With their backs against the wall, in 1999 Therapy? returned with one of their most off-kilter, challenging and most perfectly realised albums in Sucide Pact – You First, their first release for former IRS boss Miles Copeland’s new independent imprint Ark 21. A sardonically-titled compilation album So Much For The Ten Year Plan – A Retrospective 1990 – 2000 followed, rounding up the ‘greatest hits’ and serving notice, on new tracks Fat Camp and Bad Karma, of the quartet’s increasing infatuation with old fashioned speaker-shredding, head-caving, shit-kicking rock ‘n’ roll ramalama. Recorded in Seattle with famed grunge production guru Jack Endino, 2001’s Shameless was the logical conclusion of this burgeoning love affair, dishing up white-knuckle hooligan blues rumbles for a generation who’d fallen in love anew with the sound of distorted guitars.

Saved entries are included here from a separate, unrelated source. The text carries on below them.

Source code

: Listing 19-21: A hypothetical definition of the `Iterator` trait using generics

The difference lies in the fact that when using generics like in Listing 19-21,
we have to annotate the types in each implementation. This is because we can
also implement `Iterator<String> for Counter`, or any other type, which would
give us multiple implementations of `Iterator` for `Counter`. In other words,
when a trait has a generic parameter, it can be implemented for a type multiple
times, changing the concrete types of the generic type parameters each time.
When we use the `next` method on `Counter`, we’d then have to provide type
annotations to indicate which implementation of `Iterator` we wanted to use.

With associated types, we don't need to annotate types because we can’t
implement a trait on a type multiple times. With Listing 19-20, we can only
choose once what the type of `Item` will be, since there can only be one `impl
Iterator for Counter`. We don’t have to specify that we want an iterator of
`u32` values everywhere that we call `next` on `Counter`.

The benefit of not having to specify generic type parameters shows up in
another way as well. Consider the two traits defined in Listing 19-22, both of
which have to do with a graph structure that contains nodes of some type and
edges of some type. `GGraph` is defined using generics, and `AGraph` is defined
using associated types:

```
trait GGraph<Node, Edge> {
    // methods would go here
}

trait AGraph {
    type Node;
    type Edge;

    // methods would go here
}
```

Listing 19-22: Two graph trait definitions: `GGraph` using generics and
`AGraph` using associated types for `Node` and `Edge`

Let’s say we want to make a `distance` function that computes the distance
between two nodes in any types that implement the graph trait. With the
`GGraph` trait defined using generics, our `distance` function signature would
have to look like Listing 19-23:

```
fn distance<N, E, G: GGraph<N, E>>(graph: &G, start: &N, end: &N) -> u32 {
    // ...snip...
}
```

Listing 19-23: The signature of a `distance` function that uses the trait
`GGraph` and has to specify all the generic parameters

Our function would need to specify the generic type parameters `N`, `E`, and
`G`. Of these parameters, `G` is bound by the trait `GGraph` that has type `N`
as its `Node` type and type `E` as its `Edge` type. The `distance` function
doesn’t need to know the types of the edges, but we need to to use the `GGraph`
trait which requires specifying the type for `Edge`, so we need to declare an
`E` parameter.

2002 saw the departure of Hopkins, with ex-The Beyond/Cable man Neil Cooper becoming the band’s third drummer. Perfectly attuned to the group aesthetic, Cooper’s arrival brought fresh energy and urgency to the band, showcased on the following year’s adrenalised High Anxiety set. Guitarist/cellist Martin McCarrick’s departure in the wake of the release saw Therapy? return to their three piece roots: 2004’s raw, feral Never Apologise, Never Explain album was evidence of their renewed hunger. In 2006, the band returned with album number eleven, One Cure Fits All, a concise, wired amalgam of their trademark angular riffs and slow-burning melodic nous, eclipsed in 2009 by the superb Crooked Timber, a dynamic, assured and powerful set recorded by Gang Of Four guitarist Andy Gill. As they entered the third decade of their career, Therapy? had never sounded more confident, more muscular or more driven. Fans responded in kind, pushing the album to silver status in Europe and demanding the most rigorous touring schedule from the band in a decade. Callow youths no longer, Therapy? had become men. Which brings us neatly up to date, and the release of A Brief Crack Of Light.

“The success of this album won’t be measured in sales but in the knowledge that we’ll be happy with it for years to come,” says Andy Cairns confidently. “It’s important to us to keep moving forward and keep challenging ourselves and the audience. I can put on albums like Babyteeth and Suicide Pact… and Crooked Timber and feel totally proud to have been involved in making them and at the risk of sounding pretentious, we wanted to make an album that stands up strong within our canon. And we’ve done that. With A Brief Crack Of Light we’ve never sounded more like us, slightly odd and slightly apart as always. We can’t wait for people to hear it.”